Amazon might have been extremely contrite about remotely deleting 1984 from Kindles
, but a Jeff Bezos apology
and an offer to restore the book
doesn't necessarily add up to a meaningful change in policy. As part of the settlement with that student who sued over the 1984 situation
, Amazon's had to clarify its remote-deletion guidelines, and they're pretty much the same as ever: they'll hit the kill switch if you ask for a refund or if your credit card is declined, if a judge orders them to, or if they need to protect the Kindle or the network from malware. Sounds simple, right?

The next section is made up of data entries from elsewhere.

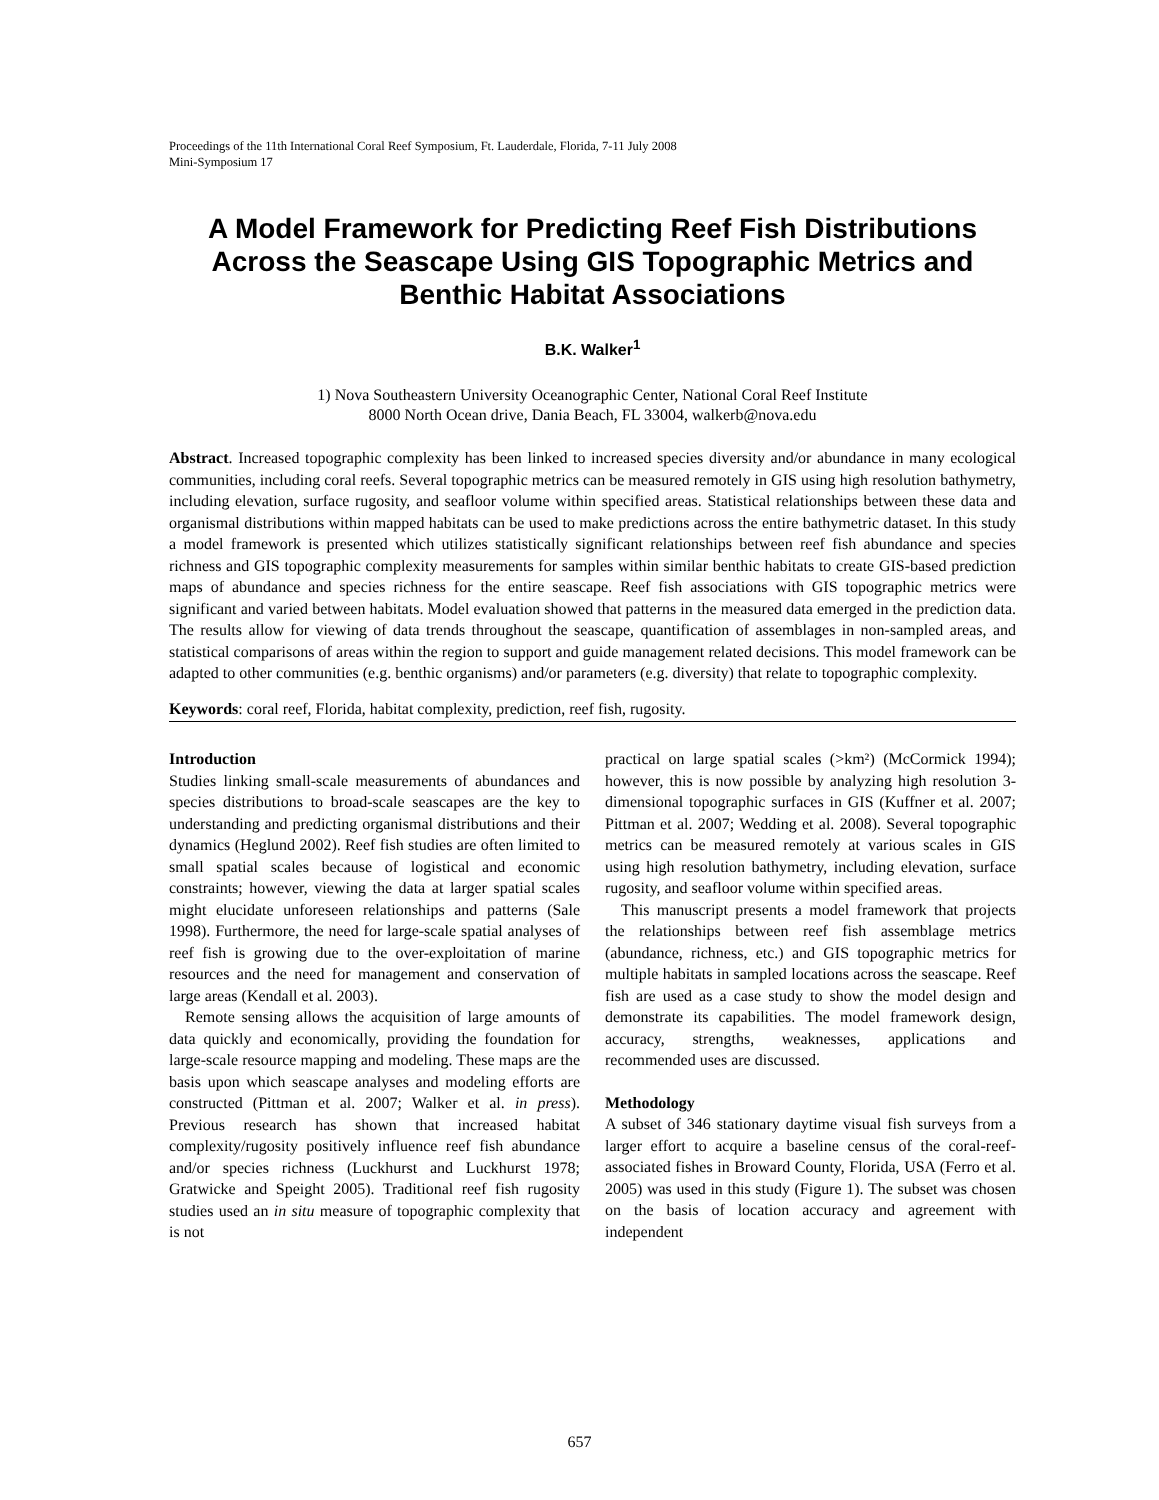Proceedings of the 11th International Coral Reef Symposium, Ft. Lauderdale, Florida, 7-11 July 2008
Mini-Symposium 17
A Model Framework for Predicting Reef Fish Distributions Across the Seascape Using GIS Topographic Metrics and Benthic Habitat Associations
B.K. Walker<sup>1</sup>
1) Nova Southeastern University Oceanographic Center, National Coral Reef Institute
8000 North Ocean drive, Dania Beach, FL 33004, walkerb@nova.edu
Abstract. Increased topographic complexity has been linked to increased species diversity and/or abundance in many ecological communities, including coral reefs. Several topographic metrics can be measured remotely in GIS using high resolution bathymetry, including elevation, surface rugosity, and seafloor volume within specified areas. Statistical relationships between these data and organismal distributions within mapped habitats can be used to make predictions across the entire bathymetric dataset. In this study a model framework is presented which utilizes statistically significant relationships between reef fish abundance and species richness and GIS topographic complexity measurements for samples within similar benthic habitats to create GIS-based prediction maps of abundance and species richness for the entire seascape. Reef fish associations with GIS topographic metrics were significant and varied between habitats. Model evaluation showed that patterns in the measured data emerged in the prediction data. The results allow for viewing of data trends throughout the seascape, quantification of assemblages in non-sampled areas, and statistical comparisons of areas within the region to support and guide management related decisions. This model framework can be adapted to other communities (e.g. benthic organisms) and/or parameters (e.g. diversity) that relate to topographic complexity.
Keywords: coral reef, Florida, habitat complexity, prediction, reef fish, rugosity.
Introduction
Studies linking small-scale measurements of abundances and species distributions to broad-scale seascapes are the key to understanding and predicting organismal distributions and their dynamics (Heglund 2002). Reef fish studies are often limited to small spatial scales because of logistical and economic constraints; however, viewing the data at larger spatial scales might elucidate unforeseen relationships and patterns (Sale 1998). Furthermore, the need for large-scale spatial analyses of reef fish is growing due to the over-exploitation of marine resources and the need for management and conservation of large areas (Kendall et al. 2003).
Remote sensing allows the acquisition of large amounts of data quickly and economically, providing the foundation for large-scale resource mapping and modeling. These maps are the basis upon which seascape analyses and modeling efforts are constructed (Pittman et al. 2007; Walker et al. in press). Previous research has shown that increased habitat complexity/rugosity positively influence reef fish abundance and/or species richness (Luckhurst and Luckhurst 1978; Gratwicke and Speight 2005). Traditional reef fish rugosity studies used an in situ measure of topographic complexity that is not
practical on large spatial scales (>km²) (McCormick 1994); however, this is now possible by analyzing high resolution 3-dimensional topographic surfaces in GIS (Kuffner et al. 2007; Pittman et al. 2007; Wedding et al. 2008). Several topographic metrics can be measured remotely at various scales in GIS using high resolution bathymetry, including elevation, surface rugosity, and seafloor volume within specified areas.
This manuscript presents a model framework that projects the relationships between reef fish assemblage metrics (abundance, richness, etc.) and GIS topographic metrics for multiple habitats in sampled locations across the seascape. Reef fish are used as a case study to show the model design and demonstrate its capabilities. The model framework design, accuracy, strengths, weaknesses, applications and recommended uses are discussed.
Methodology
A subset of 346 stationary daytime visual fish surveys from a larger effort to acquire a baseline census of the coral-reef-associated fishes in Broward County, Florida, USA (Ferro et al. 2005) was used in this study (Figure 1). The subset was chosen on the basis of location accuracy and agreement with independent
657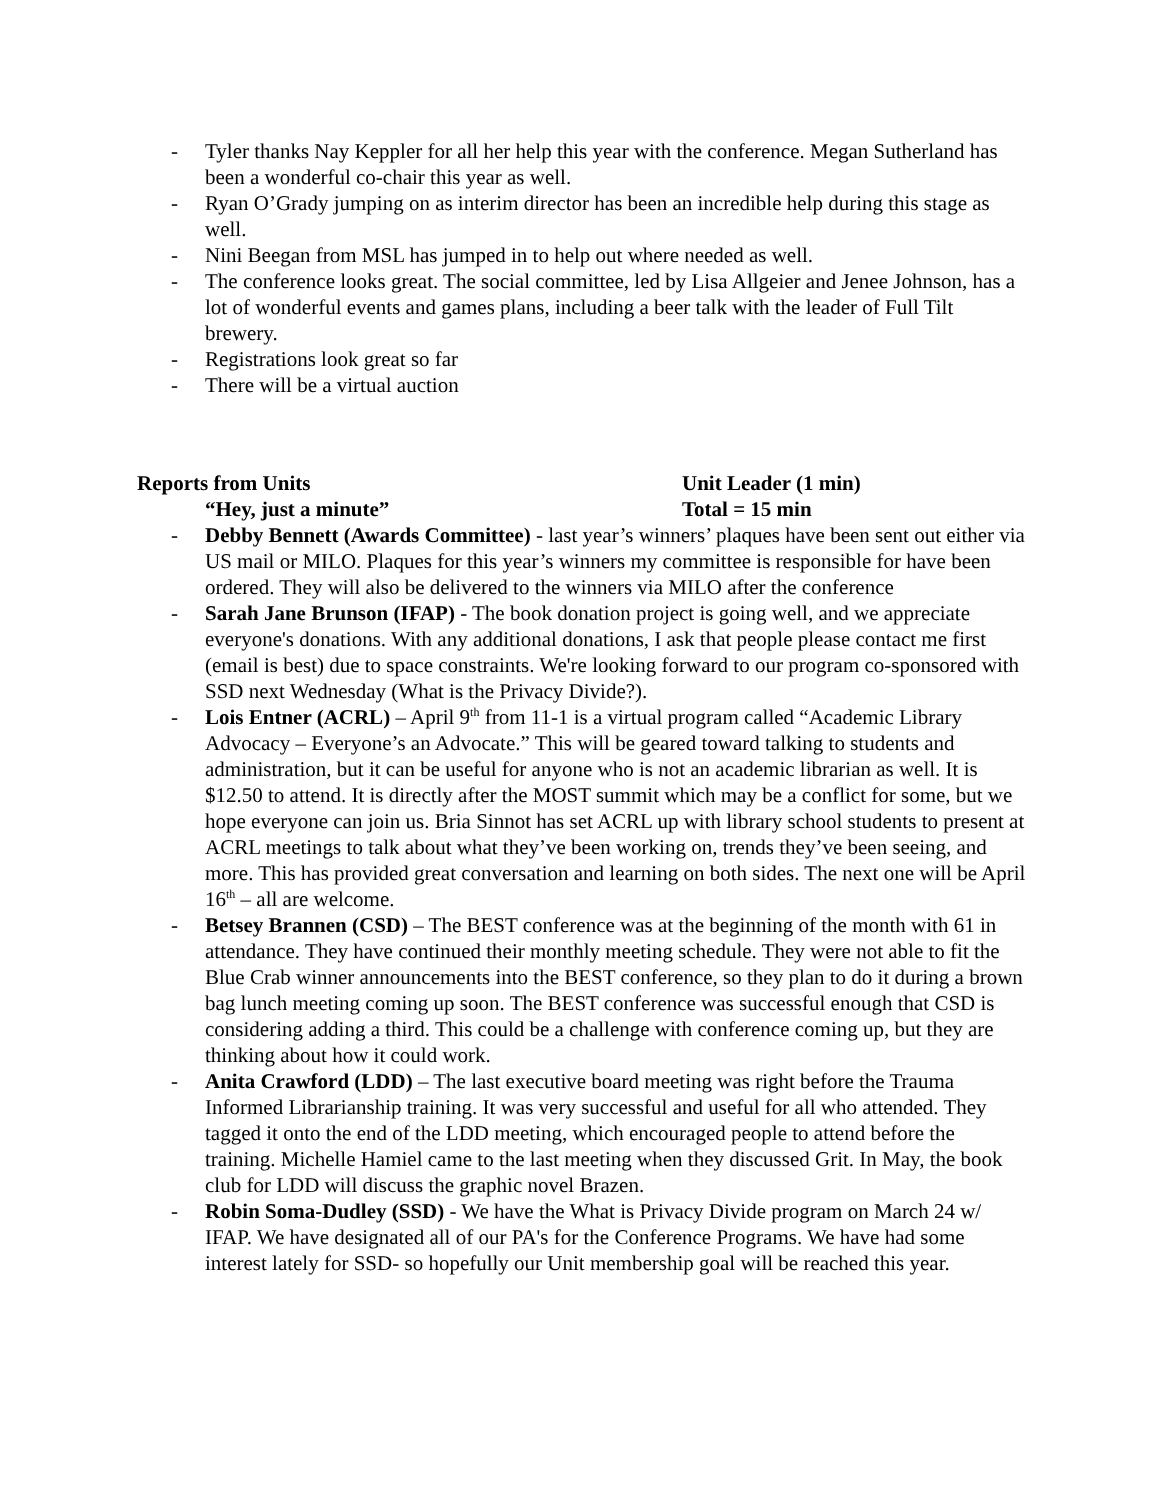- Tyler thanks Nay Keppler for all her help this year with the conference. Megan Sutherland has been a wonderful co-chair this year as well.
- Ryan O’Grady jumping on as interim director has been an incredible help during this stage as well.
- Nini Beegan from MSL has jumped in to help out where needed as well.
- The conference looks great. The social committee, led by Lisa Allgeier and Jenee Johnson, has a lot of wonderful events and games plans, including a beer talk with the leader of Full Tilt brewery.
- Registrations look great so far
- There will be a virtual auction
Reports from Units
“Hey, just a minute”
Unit Leader (1 min)
Total = 15 min
- Debby Bennett (Awards Committee) - last year’s winners’ plaques have been sent out either via US mail or MILO. Plaques for this year’s winners my committee is responsible for have been ordered. They will also be delivered to the winners via MILO after the conference
- Sarah Jane Brunson (IFAP) - The book donation project is going well, and we appreciate everyone's donations. With any additional donations, I ask that people please contact me first (email is best) due to space constraints. We're looking forward to our program co-sponsored with SSD next Wednesday (What is the Privacy Divide?).
- Lois Entner (ACRL) – April 9<sup>th</sup> from 11-1 is a virtual program called “Academic Library Advocacy – Everyone’s an Advocate.” This will be geared toward talking to students and administration, but it can be useful for anyone who is not an academic librarian as well. It is $12.50 to attend. It is directly after the MOST summit which may be a conflict for some, but we hope everyone can join us. Bria Sinnot has set ACRL up with library school students to present at ACRL meetings to talk about what they’ve been working on, trends they’ve been seeing, and more. This has provided great conversation and learning on both sides. The next one will be April 16<sup>th</sup> – all are welcome.
- Betsey Brannen (CSD) – The BEST conference was at the beginning of the month with 61 in attendance. They have continued their monthly meeting schedule. They were not able to fit the Blue Crab winner announcements into the BEST conference, so they plan to do it during a brown bag lunch meeting coming up soon. The BEST conference was successful enough that CSD is considering adding a third. This could be a challenge with conference coming up, but they are thinking about how it could work.
- Anita Crawford (LDD) – The last executive board meeting was right before the Trauma Informed Librarianship training. It was very successful and useful for all who attended. They tagged it onto the end of the LDD meeting, which encouraged people to attend before the training. Michelle Hamiel came to the last meeting when they discussed Grit. In May, the book club for LDD will discuss the graphic novel Brazen.
- Robin Soma-Dudley (SSD) - We have the What is Privacy Divide program on March 24 w/ IFAP. We have designated all of our PA's for the Conference Programs. We have had some interest lately for SSD- so hopefully our Unit membership goal will be reached this year.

Well, sort of -- saying they'll delete content at the behest of judicial or regulatory decree pretty much leaves the door open to exactly the same situation as the 1984 debacle, just a couple procedural steps down the line and with less blame placed on Amazon. If you'll recall, 1984 was deleted after the publisher was sued for not having the proper rights, and Amazon took the proactive step of deleting the content -- and although Amazon won't do that on its own anymore, all it takes now is one strongly-worded motion before a sympathetic judge and we're back at square one. That's pretty troubling -- no judge can order a physical bookseller to come into your house and retrieve a book they've sold you, and saying things are different for the Kindle raises some interesting questions about what Amazon thinks "ownership" means. We'll see how this one plays out in practice, though -- we're hoping Amazon never has to pull that switch again.